Posted Thursday, December 8, 2011, at 10:47 AM

This just in from the Ya Gotta Watch Those Sweet Old Ladies Department: You expect an overkill of cute decorations and sweet sentiments among senior citizens this time of year, and my colleague thought that's what she was seeing on a hand-delivered Christmas card ... until she looked a little closer. There, next to the lamppost under which a group of cute-faced young carolers was singing, was a penciled-in pile of dog poop and footprints tracking it across the snow in front of the cheruby singers. ... I won't say who drew this (Enid Swartz) but it sure cheered up my holiday to see it.

Some other curmudgeons living east of Nashville had the downtown Eureka Springs Webcam on to watch their grandson in the Running of the Santas last Saturday. ... Fifteen minutes before the race -- picture this -- no one on the street ... a man walks into the street between the Basin Park Hotel and the Quilt Shop and moons the camera. ... Do you think these gentle folks were upset?
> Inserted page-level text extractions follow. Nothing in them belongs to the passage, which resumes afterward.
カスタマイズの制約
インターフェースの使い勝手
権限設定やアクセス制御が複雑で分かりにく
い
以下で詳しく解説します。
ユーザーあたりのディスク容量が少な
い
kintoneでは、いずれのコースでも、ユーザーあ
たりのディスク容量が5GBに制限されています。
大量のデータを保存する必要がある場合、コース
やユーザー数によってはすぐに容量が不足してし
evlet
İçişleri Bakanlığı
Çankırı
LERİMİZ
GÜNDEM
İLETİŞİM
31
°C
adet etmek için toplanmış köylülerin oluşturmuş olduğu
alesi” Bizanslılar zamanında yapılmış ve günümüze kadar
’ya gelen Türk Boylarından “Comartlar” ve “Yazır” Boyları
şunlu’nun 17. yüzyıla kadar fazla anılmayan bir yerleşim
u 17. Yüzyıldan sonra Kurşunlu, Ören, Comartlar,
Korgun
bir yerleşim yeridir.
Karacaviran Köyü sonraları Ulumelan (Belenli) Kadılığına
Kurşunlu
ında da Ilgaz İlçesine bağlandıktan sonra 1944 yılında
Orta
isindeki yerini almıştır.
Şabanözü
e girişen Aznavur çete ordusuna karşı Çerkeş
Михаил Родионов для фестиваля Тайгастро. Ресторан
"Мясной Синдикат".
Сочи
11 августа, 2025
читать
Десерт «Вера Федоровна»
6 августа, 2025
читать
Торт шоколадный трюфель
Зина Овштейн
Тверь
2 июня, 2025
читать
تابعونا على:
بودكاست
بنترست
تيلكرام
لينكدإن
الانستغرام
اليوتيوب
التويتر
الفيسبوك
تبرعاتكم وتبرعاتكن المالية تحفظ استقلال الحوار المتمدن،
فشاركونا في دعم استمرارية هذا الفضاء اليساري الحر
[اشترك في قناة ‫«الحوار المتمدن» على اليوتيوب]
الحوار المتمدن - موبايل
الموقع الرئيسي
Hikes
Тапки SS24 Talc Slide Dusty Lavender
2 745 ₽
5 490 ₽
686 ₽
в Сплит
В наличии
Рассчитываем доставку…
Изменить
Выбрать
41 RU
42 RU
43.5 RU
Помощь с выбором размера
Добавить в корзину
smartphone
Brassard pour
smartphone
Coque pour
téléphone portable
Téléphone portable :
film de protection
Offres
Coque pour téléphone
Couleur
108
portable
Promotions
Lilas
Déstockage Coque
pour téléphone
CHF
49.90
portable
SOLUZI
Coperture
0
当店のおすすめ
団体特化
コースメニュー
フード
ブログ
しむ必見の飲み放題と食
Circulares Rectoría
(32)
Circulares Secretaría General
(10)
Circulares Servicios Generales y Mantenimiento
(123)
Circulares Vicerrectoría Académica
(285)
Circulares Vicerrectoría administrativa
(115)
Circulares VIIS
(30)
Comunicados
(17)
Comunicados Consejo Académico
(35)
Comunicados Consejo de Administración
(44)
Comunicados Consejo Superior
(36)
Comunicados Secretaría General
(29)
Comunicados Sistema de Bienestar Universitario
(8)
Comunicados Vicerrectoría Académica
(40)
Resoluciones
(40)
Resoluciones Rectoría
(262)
No, they emailed their daughter in Eureka Springs and said they wished either Eureka would fix the camera so one can see better, or the mooning individual would in future paint his arse blue so they could tell if it was a full moon. ...

If they want it to be official, I'm afraid they'll all have to wait until 2012 when the next blue moon will be on August 31. (Secret mooner, if you're reading this we're expecting a show.)

Pontificating on that very subject with knowledge gained from the Library of Useless Information ... someone who has an annoying affinity for Olde English, tells me the title blue moon comes from the word belewe - or betrayer - moon because each season normally has three full moons and when a season has four moons, the third one betrays the rightful moon by arriving early...blah, blah, blah ... something like that. I don't care, and I don't think those folks east of Nashville really care. ...They just want the guy to paint his arse.

Anyway, back to reality show politics ... what if Donald Trump held a Republican candidate debate and nobody came? ... just wondering.